2. 3/10 @ B-30. A12, late in the second period, runs to the B-25 and throws a backward pass out of bounds to conserve time. The ball lands out of bounds at the B-27. The clock is stopped at 1:01 when the pass hit out of bounds.
RULING: A, 4/10, B-30, ready (25). Illegal pass to conserve time. After 5-yard penalty with LOD from the spot of the pass, the game clock will start on the referee’s signal. There is no option for a 10-second subtraction, since the foul occurred with more than 0:59 in the second period.
 

3. 3/10 @ A-10. QB A12 retreats into the end zone and then passes forward to ineligible A70 who, while in his end zone, catches the pass and is downed after having advanced to the three-yard line. All eligible receivers had released downfield.
RULING: A, 4/17, A-3, ready (25). Illegal touching. The 5 yard penalty penalty from the previous spot would place the ball at the A-5, and the down would be repeated. Team B will clearly decline the penalty.
It is a stretch, but, if the passer is throwing the ball to conserve yardage, i.e., he is under duress, a ruling of intentional grounding is possible. In that case, the result of the penalty would be a safety, 2 points for B, with a Free Kick from the A-20 to follow. Depending on time and score, Team B might still decline the penalty, to potentially get better field position after a probable 4th down punt.
 

4. 3/10 @ B-15. QB A12 rolls out and throws to the back of the end zone to A88. A88, just inside the end line jumps high into the air and gains firm control of the ball while airborne. A88 would have returned to the ground inbounds, but B44 makes legal contact with A88 and pushes A88 over the end line and A88 lands just outside of the field of play and maintains complete control of the ball throughout the process of contacting the ground.
RULING: A, 4/10, B-15, snap (40 and running). Incomplete forward pass. An airborne player must return to the ground inbounds OR be so HELD that he can’t return to the ground to complete a catch.
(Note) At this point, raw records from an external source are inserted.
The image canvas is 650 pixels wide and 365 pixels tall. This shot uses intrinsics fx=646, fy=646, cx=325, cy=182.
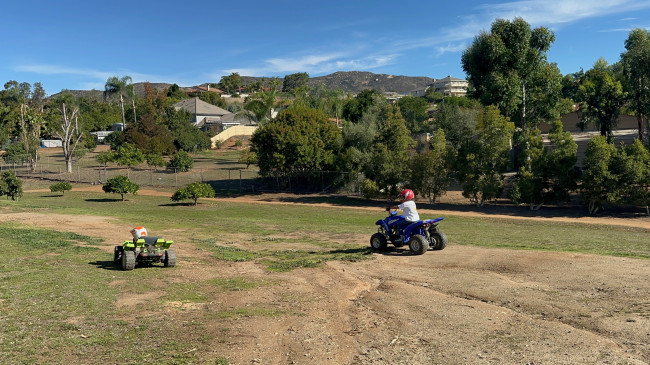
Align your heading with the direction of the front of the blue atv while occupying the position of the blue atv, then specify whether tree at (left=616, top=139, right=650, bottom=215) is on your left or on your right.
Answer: on your right

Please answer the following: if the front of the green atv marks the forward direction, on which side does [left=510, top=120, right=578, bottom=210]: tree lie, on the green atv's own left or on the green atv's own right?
on the green atv's own right
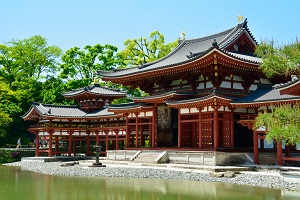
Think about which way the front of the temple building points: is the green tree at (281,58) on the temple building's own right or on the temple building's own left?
on the temple building's own left

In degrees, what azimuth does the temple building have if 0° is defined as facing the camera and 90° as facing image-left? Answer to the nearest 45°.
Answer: approximately 45°
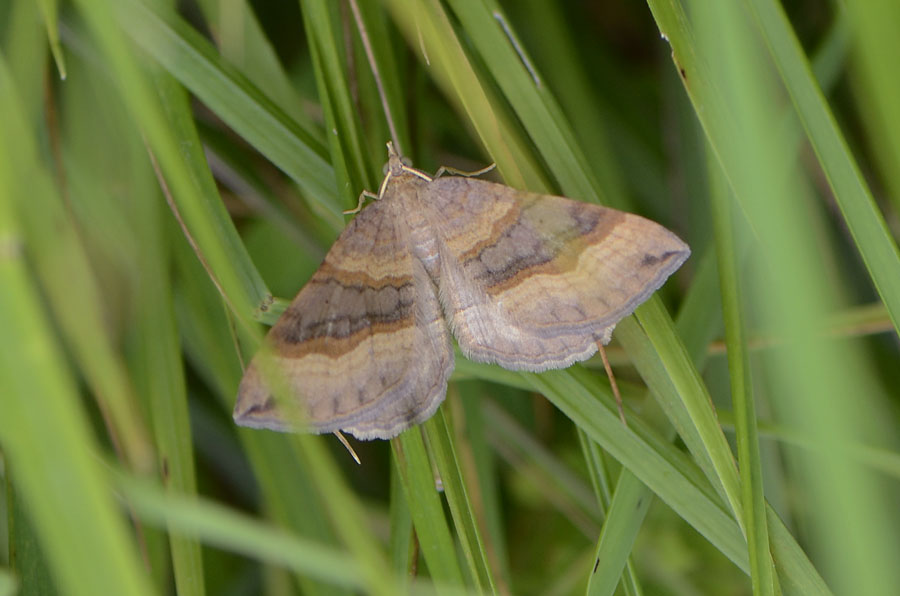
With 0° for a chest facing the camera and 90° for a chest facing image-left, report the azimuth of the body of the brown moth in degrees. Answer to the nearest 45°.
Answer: approximately 180°

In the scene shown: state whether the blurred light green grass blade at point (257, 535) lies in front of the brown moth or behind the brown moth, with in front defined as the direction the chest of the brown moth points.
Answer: behind
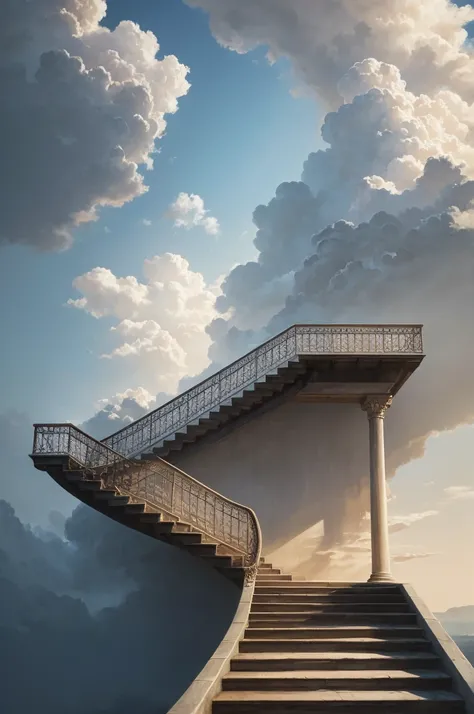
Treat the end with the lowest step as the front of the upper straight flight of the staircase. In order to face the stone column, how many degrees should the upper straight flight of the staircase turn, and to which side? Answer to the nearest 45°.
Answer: approximately 180°

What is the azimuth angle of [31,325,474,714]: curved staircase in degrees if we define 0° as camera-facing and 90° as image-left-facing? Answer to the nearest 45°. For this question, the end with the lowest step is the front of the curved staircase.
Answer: approximately 0°
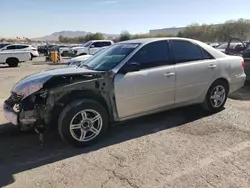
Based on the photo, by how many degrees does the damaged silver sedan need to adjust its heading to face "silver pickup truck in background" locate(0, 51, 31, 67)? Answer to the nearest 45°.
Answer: approximately 90° to its right

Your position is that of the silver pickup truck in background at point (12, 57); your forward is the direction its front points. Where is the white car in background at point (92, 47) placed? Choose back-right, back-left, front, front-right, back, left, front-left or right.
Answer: back

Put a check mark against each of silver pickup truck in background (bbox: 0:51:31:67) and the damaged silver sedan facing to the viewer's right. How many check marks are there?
0

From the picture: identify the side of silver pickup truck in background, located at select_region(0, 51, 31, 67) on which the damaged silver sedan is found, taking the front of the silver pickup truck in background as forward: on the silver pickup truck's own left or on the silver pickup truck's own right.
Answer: on the silver pickup truck's own left

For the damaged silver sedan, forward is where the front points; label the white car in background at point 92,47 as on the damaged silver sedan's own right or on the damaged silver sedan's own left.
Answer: on the damaged silver sedan's own right

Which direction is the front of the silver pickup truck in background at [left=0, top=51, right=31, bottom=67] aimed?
to the viewer's left
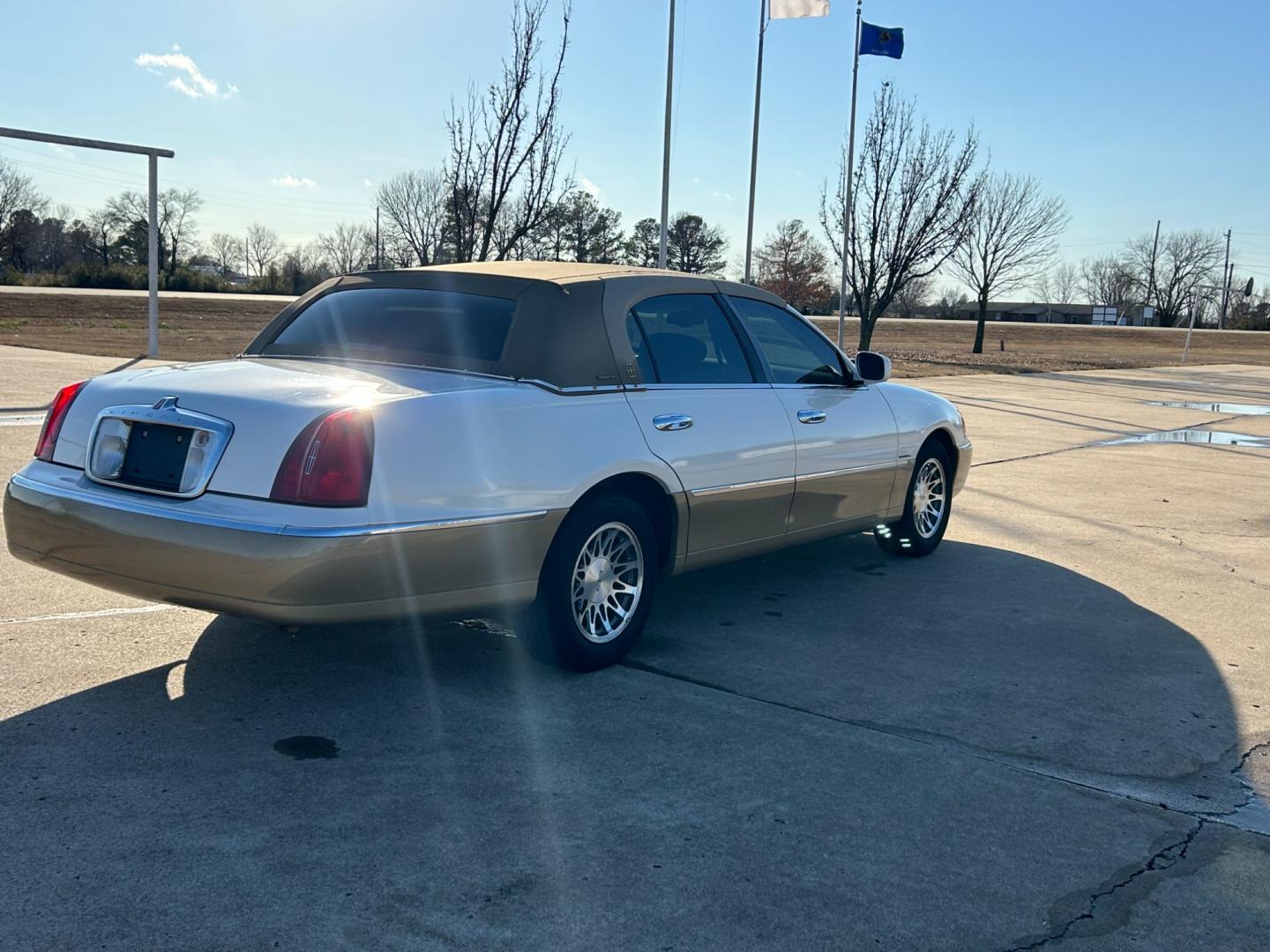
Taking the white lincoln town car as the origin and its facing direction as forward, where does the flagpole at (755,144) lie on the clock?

In this case, he is blocked out of bounds before returning to the ground. This is simply an incomplete pass.
 
5. 2/5 @ B-20. Fourth quarter with the game clock running. Tackle B77 is in the neutral zone at the snap but does not make contact. QB A12 rolls out to pass, runs to the B-17 and throws a forward pass, which falls incomplete. The game clock reads 0:15 after the play.
RULING: A, 2/5, B-20, snap (25). The offside foul and the illegal forward pass foul offset, and the down is repeated at the previous spot. There is no adjustment to the clock.

6. 3/1 @ A-34. After the ball is ready for play, the Center Judge (or Umpire) is in his regular position with the game clock running. Team A quickly replaces some players with substitutes, gets set for the required one second and snaps the ball. The Center Judge (or Umpire) is attempting to get to the ball to allow the defense to match up, but he is unable to prevent the snap.
RULING: A, 3/1, A-34, ready (25). Team A may not snap the ball until Team B has had opportunity to make substitutions. The game is interrupted (no play). The ball is replaced at the succeeding spot, the play clock is set to 25 seconds, and both the play clock and the game clock will be started on the referee’s signal. Team A’s Head Coach is notified that a second occurrence of this will result in an unsportsmanlike conduct foul and penalty.

7. 1/10 @ B-30. (Assuming A44 is the ball carrier) A44 runs to the B-23 where B54 sticks out a foot and intentionally uses the lower leg to obstruct A44 below the knee. A44 goes down at the B-22.
RULING: A, 1/10, B-11, ready (25). Foul for tripping (even the BC may not be tripped). The 15-yard penalty is enforced from the end of the run (B-22), taking the ball to the B-11, with a first down.
 
8. 2/5 @ B-40. With the game clock running, snapper A54 lifts the ball before passing it backward and B50 bats the ball away. B77 recovers the ball at the B-42.
RULING: A, 2/10, B-45, ready (25). The snapper may not lift the ball before he starts the backward motion of the snap. The ball does not become alive. The 5-yard penalty for the illegal snap foul is enforced at the succeeding spot (B-40), taking the ball to the B-45, and 2nd down is continued. Team B commits no foul, since the ball was never alive. For the same reason, there is no ‘recovery’ by B.